(RECORDS begins)

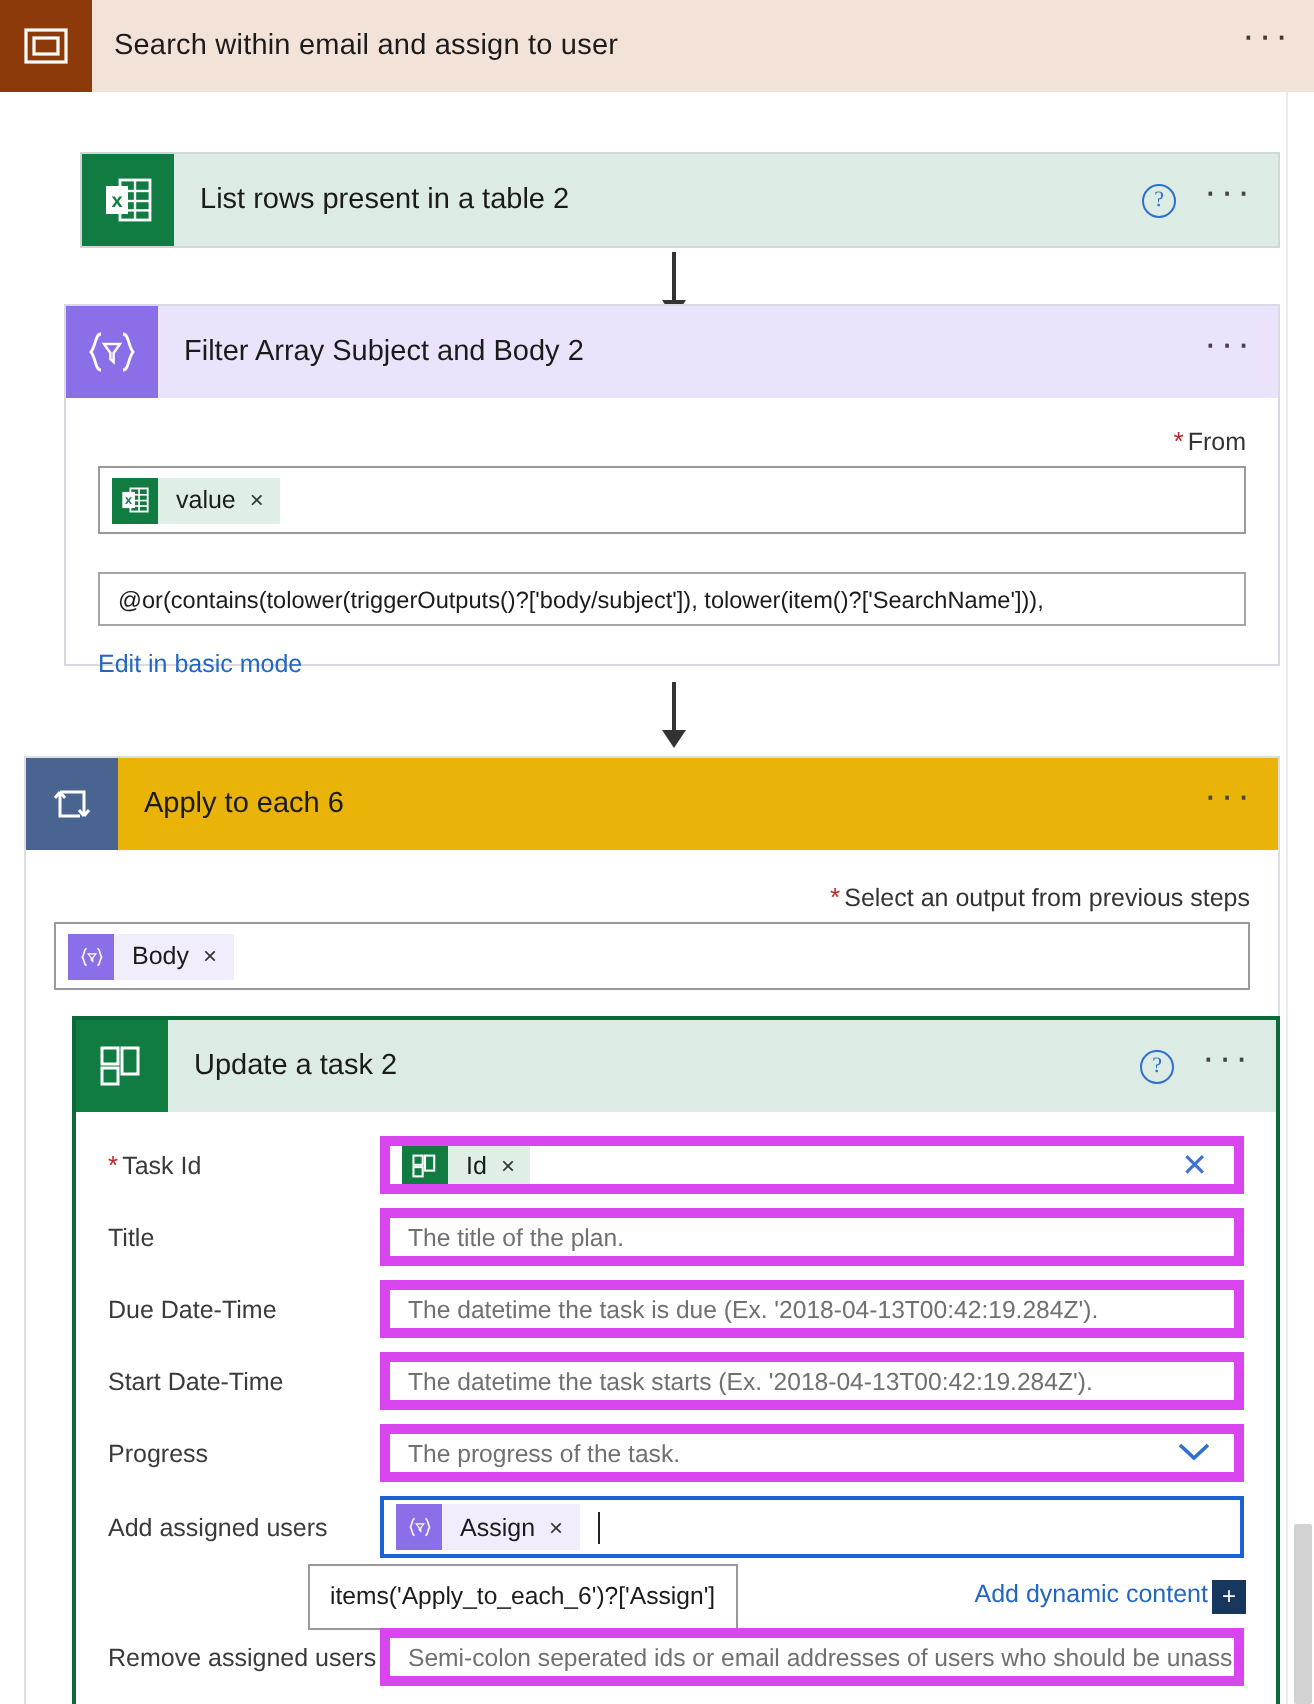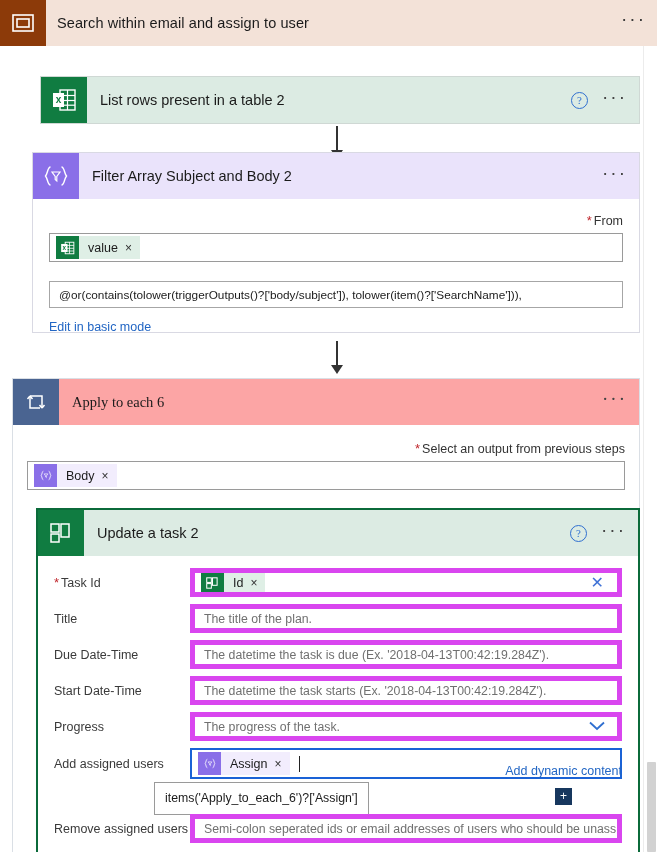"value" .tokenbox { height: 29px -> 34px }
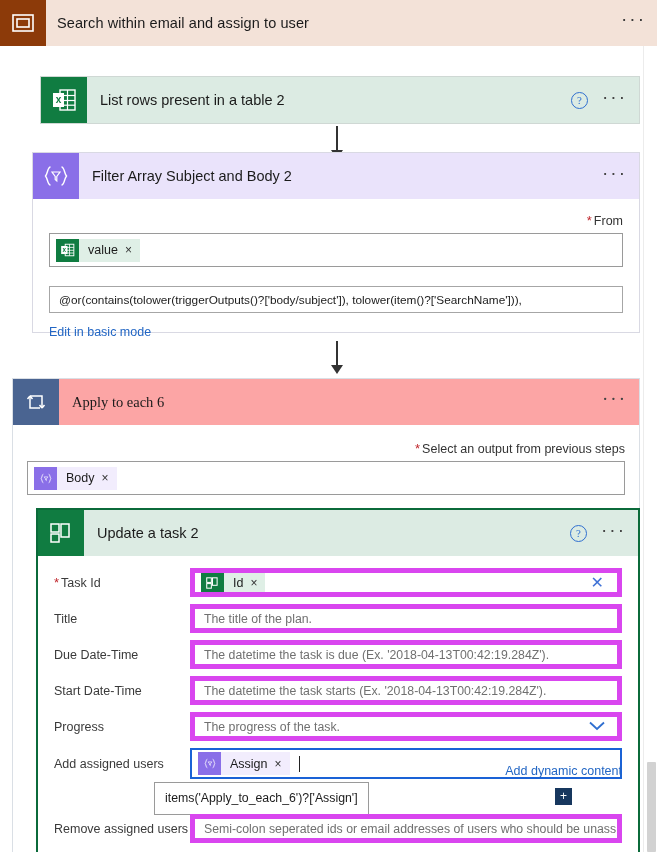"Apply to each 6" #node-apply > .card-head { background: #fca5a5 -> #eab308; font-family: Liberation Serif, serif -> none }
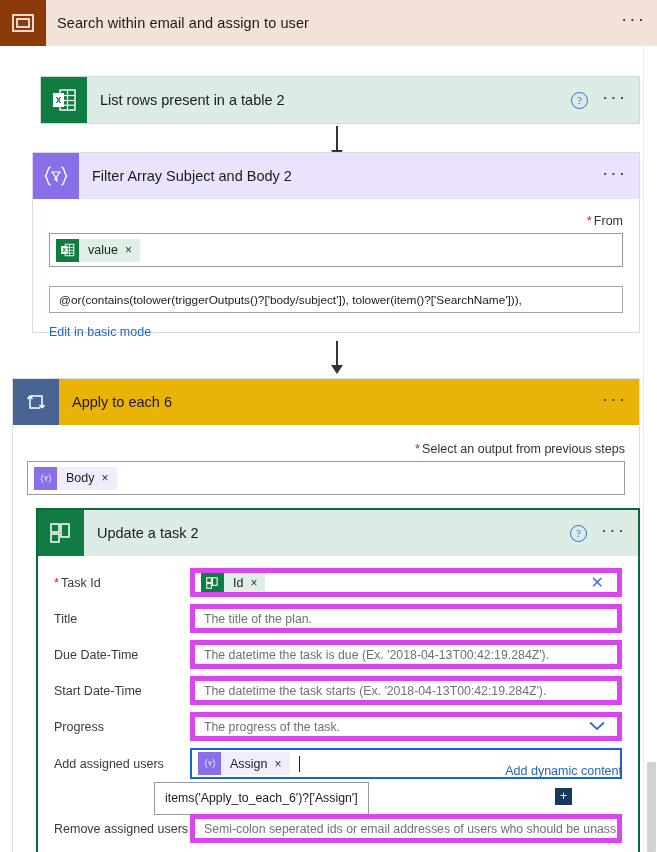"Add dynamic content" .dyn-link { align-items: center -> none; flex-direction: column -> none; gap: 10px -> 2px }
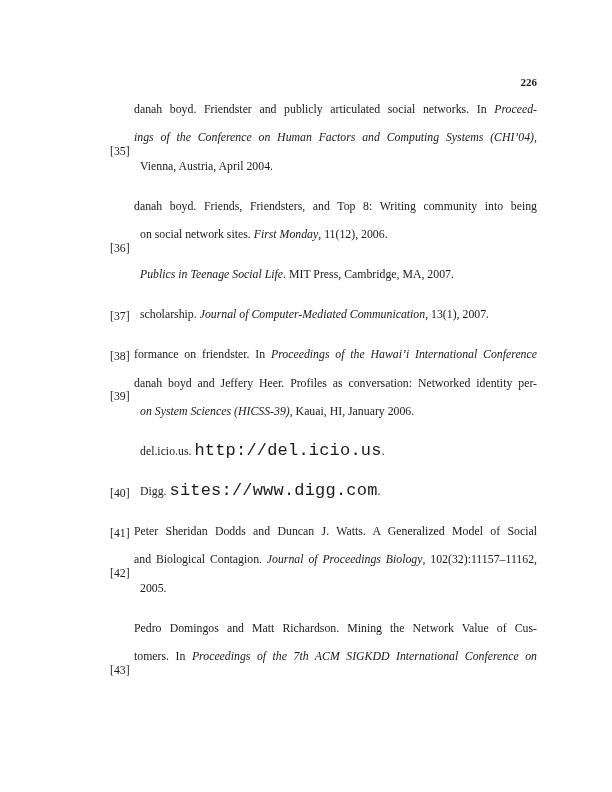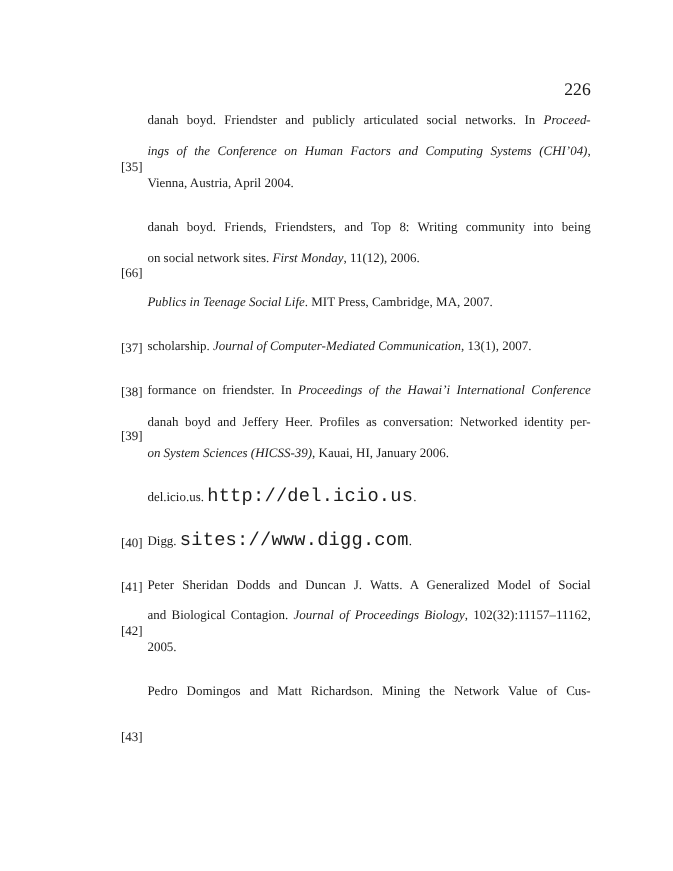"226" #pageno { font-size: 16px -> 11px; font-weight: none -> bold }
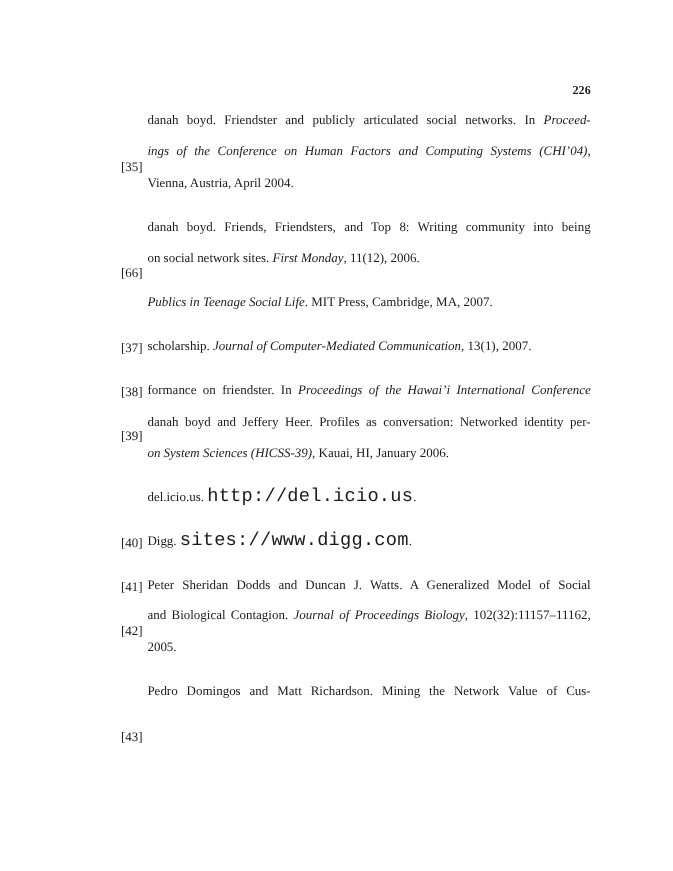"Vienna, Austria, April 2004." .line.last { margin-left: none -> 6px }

(RECORDS ends)

Retype the entries above exactly, starting at their first line and ending with the line that holds "align-items: center ->"; pictures stay out.

"value" .tokenbox { height: 29px -> 34px }
"Apply to each 6" #node-apply > .card-head { background: #fca5a5 -> #eab308; font-family: Liberation Serif, serif -> none }
"Add dynamic content" .dyn-link { align-items: center -> none; flex-direction: column -> none; gap: 10px -> 2px }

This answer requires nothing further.